Sync Module Overview

session description

  • session was lead by Dave Thomas (dthomas@pih.org)

  • the sync module is in use by PIH Rwanda

  • more documentation can be found here: Sync Module

setup / overview

  • sync operates on a spoke and hub model (parent server with children)

    • each child needs to initiated with a copy of the parent server's DB

      • this was done through database dumping

      • an alternate option to consider is to copy the mysql files instead of importing/exporting the DB, in order to save import/export time

    • any way to not start out with clones and have some kind of merge done?

      • short answer is no since the records would need to be reconciled

      • the key to doing that successfully is to be able to match up UUIDs, which is a non-trivial task

    • registration is done between the child to parent and parent to children

      • parent server and child servers have a static IP

        • it may be possible to use a dynamic DNS (DDNS) service (e.g. no-ip.org, dyndns.com) to get around this

    • sync process always runs on the child; configured to contact the parent server on a regular basis

      • can we use the parent server as the operational server?

        • yes, this is how it is currently used in PIH Rwanda

        • is there a performance impact?

          • none observed so far

  • configurable settings

    • the amount of time when the child contacts the parent

    • timeout for when the child should stop contacting the parent

    • maximum number of tries for the child to reach the parent

    • whether sync'ed data is compressed or not (which is run through the openmrs configuration which can optionally be gzip)

    • the class of data to be sync'ed

    • at the technical level, it is sync'ing at the level of db tables

      • not able to sync subsets of patients, but this is a feature we'd like to implement in the future

  • prerequisites

    • did we need to beef up our servers for the sync?

      • no, we have our servers running on off the shelf laptops with 3GB of RAM

    • had issues with the servers not being on proper UPS (we used laptops)

      • mysql databases can get corrupted if power is lost in the middle of a transaction

    • what about network firewall considerations?

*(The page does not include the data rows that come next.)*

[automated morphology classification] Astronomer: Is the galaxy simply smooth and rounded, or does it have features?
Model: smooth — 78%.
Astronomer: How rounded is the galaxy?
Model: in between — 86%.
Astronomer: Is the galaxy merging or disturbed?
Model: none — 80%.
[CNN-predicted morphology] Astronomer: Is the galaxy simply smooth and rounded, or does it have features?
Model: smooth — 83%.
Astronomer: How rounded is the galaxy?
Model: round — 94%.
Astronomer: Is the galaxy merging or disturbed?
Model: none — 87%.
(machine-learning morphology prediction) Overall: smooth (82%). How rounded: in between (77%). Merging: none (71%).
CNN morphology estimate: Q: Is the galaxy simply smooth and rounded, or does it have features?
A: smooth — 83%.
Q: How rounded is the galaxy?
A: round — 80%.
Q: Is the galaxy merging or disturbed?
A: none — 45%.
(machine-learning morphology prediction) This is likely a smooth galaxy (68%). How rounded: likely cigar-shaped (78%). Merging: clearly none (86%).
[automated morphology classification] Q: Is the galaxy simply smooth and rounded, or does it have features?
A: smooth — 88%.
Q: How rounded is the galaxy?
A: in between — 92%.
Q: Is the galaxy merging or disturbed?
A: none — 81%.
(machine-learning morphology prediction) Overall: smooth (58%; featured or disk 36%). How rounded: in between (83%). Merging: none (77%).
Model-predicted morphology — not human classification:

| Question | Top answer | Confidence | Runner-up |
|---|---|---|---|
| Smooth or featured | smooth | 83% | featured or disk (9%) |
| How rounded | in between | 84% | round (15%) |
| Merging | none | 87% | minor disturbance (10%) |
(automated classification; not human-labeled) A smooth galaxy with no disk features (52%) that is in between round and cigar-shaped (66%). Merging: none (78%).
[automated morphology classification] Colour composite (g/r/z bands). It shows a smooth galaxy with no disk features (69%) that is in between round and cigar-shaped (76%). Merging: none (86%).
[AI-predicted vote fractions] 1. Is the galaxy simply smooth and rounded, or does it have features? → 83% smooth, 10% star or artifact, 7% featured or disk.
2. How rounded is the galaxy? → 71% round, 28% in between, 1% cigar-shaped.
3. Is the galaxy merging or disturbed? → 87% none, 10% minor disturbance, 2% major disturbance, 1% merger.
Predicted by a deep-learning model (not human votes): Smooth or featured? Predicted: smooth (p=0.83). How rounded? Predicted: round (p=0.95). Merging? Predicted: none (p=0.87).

      • this is done via HTTP post, so either port 80 (HTTP) or 443 (HTTPS)

    • bandwidth

      • our sites are on VSAT and performance has been fine even with all of the outages that we have. sometimes the bandwidth is 1kbps or less.

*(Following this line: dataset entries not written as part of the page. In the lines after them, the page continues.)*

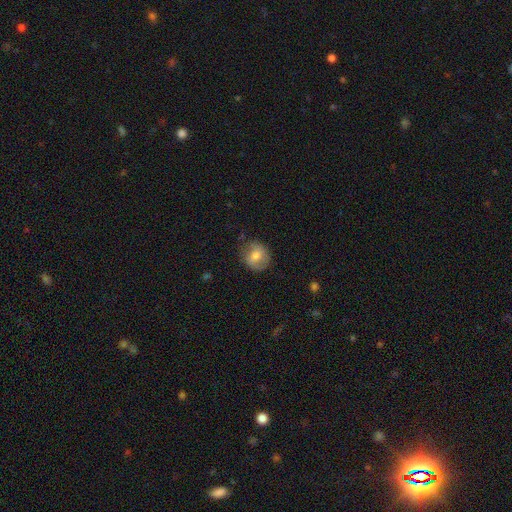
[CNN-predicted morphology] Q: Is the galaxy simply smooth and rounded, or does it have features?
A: smooth — 64%.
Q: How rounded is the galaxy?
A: round — 78%.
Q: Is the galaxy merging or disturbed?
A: none — 73%.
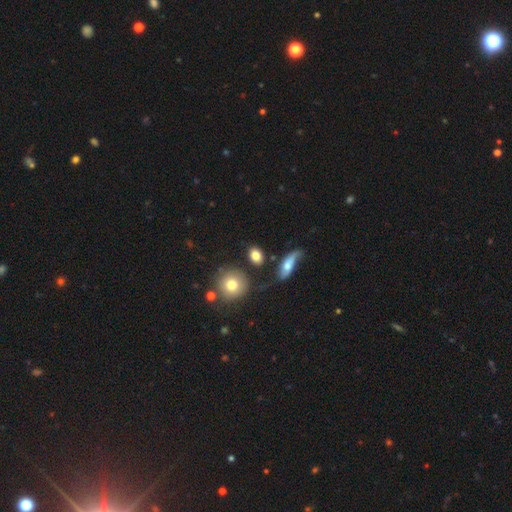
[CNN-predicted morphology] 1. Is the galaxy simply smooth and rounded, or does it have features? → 80% smooth, 11% featured or disk, 9% star or artifact.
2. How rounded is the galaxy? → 66% in between, 30% round, 4% cigar-shaped.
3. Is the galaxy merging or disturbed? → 75% none, 12% minor disturbance, 8% merger, 5% major disturbance.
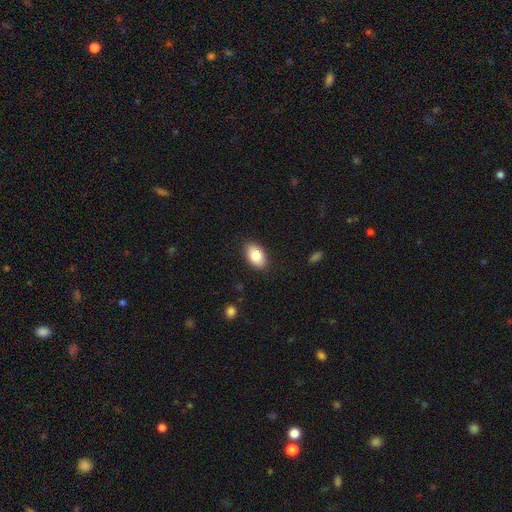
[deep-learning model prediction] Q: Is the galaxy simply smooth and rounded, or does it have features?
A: smooth — 85%.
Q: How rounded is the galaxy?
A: in between — 91%.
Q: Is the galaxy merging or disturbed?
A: none — 86%.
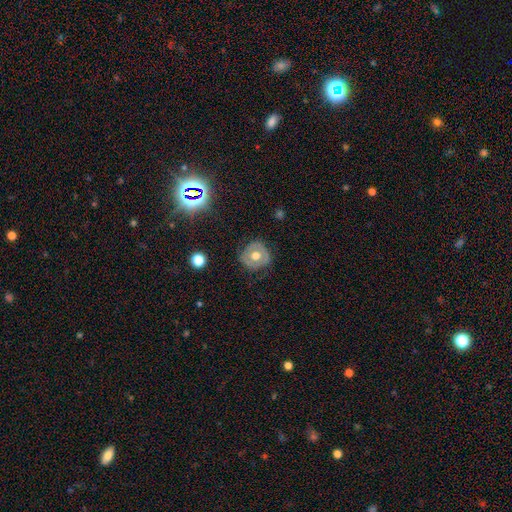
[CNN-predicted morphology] smooth-or-featured: smooth: 48% | featured or disk: 44% | star or artifact: 8%
  merging: none: 76% | minor disturbance: 17% | major disturbance: 5% | merger: 1%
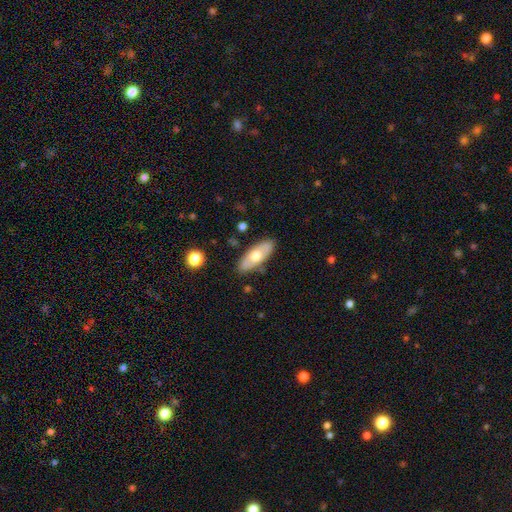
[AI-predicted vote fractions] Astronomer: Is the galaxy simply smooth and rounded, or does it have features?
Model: smooth — 56% (runner-up: featured or disk, 38%).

        • how long do we need to have something up and running in order for the sync'ing to work?

          • dependent on bandwidth, but from our experience, sending 200 records at a time, it takes about 5 minutes to sync

        • this can even be sync'ed via USB key

          • and there won't be duplicates even if it is manually sync'ed by USB and afterwards, the network is restored

        • we will be piloting this on GPRS modems; the issue is not bandwidth, but rather having fixed IP addresses on the children (that are using the modem)

          • however, this may be overcome by using a DDNS service (see above)

functional questions

  • still able to do updates on both the parent and the child?_

    • yes

  • what is the format of what is being sent?

    • xml (serialized java objects)

      • can the XML be consumed by other services?

        • probably possible

  • is it possible to have grandparents? i.e. multiple layers of syncing between children and the parent?

    • theoretically it could be possible

    • sync was built to be a child to parent relationship, where each node will communicate to a parent (if it exists) and its children (if they exist); children don't know about each other.

    • is there any thought about doing a peer-to-peer relationship rather than a hierarchical relationship?

      • this might be something to consider in the future

      • (a concern was raised by an audience member): not sure if this should be perceived as a solution for a national reporting system built off of (child) districts and (grandchild) clinics because of data access/privacy concerns; DIHS should be used instead

      • filtering might help to alleviate this challenge

  • complex obs files able to be sync'ed?

    • may not be possible to do at the current time since it would require so much bandwidth to do

  • 2 vs. 1 way sync

    • it is possible to use the sync module as an info path alternative (in a one directional way)

similar/related efforts

  • run a sync on an android device

    • the android device has a full DB copy

    • it is not made to handle conflicts

    • questions to think about:

      • is there any opportunity to combine the efforts through refactoring?

      • because there has been trouble to get hibernate to run on android, is there any way to remove that dependency from the existing sync module?